• [What you have to do]
Could you write out the part of the items that opens with the line containing "Page size: 2576x1449." and closes with the line containing "title 3. Demo", changing "layout element" to "page element" and leaving everything else untouched?

• [Dataset excerpts]
###

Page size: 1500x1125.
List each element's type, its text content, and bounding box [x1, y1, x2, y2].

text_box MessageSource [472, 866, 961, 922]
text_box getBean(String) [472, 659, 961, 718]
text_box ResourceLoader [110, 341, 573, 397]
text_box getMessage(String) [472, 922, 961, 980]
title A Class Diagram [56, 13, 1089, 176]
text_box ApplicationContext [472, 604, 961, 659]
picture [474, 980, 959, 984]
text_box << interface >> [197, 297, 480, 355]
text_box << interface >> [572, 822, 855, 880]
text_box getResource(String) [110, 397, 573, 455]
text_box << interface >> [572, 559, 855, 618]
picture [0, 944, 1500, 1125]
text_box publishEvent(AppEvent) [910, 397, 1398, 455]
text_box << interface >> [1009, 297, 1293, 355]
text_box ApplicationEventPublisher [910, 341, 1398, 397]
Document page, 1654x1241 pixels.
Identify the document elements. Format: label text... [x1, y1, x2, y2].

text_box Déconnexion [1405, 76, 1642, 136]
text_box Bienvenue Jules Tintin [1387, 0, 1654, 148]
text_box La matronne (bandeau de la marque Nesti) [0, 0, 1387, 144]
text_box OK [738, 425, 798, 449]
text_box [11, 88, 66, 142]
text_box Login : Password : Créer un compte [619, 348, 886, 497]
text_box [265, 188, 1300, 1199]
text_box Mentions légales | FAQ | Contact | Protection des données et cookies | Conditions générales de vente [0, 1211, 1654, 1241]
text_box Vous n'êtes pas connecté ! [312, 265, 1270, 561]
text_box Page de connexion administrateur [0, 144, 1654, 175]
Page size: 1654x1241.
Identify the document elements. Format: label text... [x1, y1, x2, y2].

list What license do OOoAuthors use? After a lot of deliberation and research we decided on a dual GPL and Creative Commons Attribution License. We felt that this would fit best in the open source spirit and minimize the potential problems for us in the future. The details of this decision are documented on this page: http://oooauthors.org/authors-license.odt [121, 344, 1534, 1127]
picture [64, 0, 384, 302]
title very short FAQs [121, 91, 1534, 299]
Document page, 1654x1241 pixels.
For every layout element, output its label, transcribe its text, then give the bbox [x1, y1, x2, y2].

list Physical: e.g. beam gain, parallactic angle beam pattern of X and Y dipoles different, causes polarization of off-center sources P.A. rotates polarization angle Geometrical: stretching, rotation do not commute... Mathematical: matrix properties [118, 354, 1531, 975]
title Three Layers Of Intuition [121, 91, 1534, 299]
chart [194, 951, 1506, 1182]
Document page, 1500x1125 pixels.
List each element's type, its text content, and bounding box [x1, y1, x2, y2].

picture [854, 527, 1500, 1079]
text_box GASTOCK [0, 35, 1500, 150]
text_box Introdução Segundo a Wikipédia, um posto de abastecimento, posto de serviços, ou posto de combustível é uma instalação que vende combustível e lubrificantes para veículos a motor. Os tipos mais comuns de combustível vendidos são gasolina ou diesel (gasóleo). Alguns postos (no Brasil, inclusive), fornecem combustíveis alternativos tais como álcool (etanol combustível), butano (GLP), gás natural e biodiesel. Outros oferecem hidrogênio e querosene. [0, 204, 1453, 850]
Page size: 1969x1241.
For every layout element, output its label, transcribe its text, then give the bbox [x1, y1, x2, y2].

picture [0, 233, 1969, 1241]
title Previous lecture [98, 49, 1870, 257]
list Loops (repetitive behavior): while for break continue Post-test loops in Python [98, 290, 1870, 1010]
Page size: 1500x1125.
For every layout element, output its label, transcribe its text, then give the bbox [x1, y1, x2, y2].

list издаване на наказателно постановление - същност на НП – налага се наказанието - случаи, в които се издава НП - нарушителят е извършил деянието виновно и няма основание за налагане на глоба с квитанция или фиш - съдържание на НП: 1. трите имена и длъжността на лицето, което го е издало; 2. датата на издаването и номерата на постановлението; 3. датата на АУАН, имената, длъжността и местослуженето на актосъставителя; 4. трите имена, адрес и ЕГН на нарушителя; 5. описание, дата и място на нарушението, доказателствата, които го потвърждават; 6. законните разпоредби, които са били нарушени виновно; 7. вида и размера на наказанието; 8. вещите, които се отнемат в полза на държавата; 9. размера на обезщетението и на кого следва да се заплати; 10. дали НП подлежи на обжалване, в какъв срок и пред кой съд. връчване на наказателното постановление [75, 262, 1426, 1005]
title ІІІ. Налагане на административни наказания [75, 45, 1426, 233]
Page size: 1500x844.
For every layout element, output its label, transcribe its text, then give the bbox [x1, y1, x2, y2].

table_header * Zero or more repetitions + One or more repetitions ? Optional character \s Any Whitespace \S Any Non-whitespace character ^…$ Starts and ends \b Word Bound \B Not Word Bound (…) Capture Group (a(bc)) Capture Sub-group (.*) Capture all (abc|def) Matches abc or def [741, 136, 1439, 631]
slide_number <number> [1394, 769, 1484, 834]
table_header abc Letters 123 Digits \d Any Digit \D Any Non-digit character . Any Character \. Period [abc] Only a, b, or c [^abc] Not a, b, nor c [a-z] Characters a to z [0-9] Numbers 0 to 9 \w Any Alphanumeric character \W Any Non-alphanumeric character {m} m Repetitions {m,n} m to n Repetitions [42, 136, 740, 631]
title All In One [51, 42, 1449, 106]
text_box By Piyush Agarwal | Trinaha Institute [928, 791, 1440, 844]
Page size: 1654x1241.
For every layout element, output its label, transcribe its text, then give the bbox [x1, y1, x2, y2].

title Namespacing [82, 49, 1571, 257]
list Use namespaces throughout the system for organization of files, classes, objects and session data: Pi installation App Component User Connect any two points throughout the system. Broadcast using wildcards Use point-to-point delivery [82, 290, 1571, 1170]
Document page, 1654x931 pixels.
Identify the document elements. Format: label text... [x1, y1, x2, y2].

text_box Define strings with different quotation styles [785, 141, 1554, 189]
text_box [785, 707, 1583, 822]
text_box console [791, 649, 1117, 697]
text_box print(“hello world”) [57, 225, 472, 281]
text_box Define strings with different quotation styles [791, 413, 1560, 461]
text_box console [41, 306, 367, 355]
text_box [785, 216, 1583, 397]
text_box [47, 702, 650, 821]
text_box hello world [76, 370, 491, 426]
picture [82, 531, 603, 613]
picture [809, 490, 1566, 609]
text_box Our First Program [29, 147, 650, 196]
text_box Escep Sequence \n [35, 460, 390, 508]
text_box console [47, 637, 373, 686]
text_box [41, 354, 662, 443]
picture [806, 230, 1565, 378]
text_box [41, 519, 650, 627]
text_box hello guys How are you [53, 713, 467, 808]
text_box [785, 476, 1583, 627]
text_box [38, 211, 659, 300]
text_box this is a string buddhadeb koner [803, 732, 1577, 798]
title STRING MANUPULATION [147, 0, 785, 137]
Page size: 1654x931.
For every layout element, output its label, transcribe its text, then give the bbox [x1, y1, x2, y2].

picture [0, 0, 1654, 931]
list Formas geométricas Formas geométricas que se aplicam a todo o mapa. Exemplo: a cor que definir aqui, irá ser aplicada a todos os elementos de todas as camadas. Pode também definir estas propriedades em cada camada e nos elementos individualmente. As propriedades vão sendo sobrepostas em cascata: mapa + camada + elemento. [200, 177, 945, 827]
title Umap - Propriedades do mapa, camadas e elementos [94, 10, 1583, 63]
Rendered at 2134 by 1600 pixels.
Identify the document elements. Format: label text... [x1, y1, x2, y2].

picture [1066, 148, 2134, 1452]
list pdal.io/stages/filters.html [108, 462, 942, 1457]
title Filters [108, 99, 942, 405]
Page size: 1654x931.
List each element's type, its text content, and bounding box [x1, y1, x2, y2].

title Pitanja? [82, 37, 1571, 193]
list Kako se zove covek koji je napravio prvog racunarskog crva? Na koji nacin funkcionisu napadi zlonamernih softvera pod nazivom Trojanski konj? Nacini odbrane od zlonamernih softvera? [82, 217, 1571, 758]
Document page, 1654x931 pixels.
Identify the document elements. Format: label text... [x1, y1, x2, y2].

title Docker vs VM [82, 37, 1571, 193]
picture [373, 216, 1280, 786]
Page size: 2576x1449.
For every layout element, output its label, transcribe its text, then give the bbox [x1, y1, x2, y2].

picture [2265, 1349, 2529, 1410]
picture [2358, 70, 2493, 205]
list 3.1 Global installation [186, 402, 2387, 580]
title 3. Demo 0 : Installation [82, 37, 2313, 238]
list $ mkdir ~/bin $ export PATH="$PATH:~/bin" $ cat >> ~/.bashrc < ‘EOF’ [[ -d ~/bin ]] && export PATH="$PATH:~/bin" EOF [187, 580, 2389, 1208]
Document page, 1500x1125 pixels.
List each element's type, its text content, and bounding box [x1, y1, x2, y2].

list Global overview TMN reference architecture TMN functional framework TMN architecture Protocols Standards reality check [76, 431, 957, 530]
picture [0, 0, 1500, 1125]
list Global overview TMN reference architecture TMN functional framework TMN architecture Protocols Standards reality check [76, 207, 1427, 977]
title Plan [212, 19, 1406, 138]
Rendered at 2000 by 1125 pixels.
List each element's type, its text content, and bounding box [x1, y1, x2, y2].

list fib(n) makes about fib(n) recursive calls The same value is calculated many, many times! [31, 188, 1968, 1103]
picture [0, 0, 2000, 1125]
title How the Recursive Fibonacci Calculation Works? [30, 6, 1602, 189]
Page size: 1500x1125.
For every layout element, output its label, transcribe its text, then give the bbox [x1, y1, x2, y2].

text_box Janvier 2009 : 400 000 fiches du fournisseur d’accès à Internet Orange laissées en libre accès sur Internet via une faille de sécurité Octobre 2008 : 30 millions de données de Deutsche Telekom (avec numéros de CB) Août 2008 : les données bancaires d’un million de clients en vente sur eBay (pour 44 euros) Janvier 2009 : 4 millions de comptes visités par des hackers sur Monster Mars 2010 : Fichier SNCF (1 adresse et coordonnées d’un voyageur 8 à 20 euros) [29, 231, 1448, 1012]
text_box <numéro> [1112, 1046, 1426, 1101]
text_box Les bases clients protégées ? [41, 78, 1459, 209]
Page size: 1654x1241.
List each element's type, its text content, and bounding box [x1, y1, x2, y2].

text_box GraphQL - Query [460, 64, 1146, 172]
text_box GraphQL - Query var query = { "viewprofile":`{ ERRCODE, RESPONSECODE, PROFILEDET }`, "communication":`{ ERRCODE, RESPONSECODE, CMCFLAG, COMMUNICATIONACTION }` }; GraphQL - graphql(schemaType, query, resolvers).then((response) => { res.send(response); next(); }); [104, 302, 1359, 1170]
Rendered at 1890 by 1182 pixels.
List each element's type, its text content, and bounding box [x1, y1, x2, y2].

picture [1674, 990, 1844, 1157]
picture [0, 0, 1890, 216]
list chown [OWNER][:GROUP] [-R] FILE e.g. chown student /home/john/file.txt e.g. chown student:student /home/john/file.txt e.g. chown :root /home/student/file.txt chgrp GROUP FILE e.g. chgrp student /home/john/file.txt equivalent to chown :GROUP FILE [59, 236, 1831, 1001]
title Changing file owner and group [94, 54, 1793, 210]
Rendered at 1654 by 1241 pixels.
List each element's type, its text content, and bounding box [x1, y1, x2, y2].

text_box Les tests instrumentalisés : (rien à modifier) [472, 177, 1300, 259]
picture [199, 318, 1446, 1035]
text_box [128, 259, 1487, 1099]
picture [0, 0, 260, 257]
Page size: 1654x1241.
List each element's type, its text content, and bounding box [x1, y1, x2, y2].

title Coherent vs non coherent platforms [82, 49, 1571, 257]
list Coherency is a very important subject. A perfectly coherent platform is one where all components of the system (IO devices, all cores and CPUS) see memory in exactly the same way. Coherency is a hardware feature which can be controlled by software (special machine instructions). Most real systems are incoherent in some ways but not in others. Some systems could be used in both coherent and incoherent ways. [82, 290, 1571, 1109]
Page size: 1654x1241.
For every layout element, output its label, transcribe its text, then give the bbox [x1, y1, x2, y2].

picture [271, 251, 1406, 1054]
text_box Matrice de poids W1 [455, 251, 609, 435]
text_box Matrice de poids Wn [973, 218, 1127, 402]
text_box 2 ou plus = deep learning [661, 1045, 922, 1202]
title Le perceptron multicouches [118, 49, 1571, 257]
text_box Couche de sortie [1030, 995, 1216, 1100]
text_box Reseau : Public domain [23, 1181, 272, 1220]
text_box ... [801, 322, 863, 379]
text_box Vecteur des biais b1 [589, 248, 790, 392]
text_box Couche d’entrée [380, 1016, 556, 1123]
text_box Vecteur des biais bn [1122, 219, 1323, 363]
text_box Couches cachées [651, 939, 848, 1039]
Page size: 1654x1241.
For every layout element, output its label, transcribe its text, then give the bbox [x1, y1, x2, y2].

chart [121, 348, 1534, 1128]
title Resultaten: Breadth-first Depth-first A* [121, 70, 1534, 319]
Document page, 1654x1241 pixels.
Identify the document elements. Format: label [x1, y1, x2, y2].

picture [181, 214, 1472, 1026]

###

• [Expected output]
Page size: 2576x1449.
For every page element, output its label, transcribe its text, then give the bbox [x1, y1, x2, y2].

picture [2265, 1349, 2529, 1410]
picture [2358, 70, 2493, 205]
list 3.1 Global installation [186, 402, 2387, 580]
title 3. Demo 0 : Installation [82, 37, 2313, 238]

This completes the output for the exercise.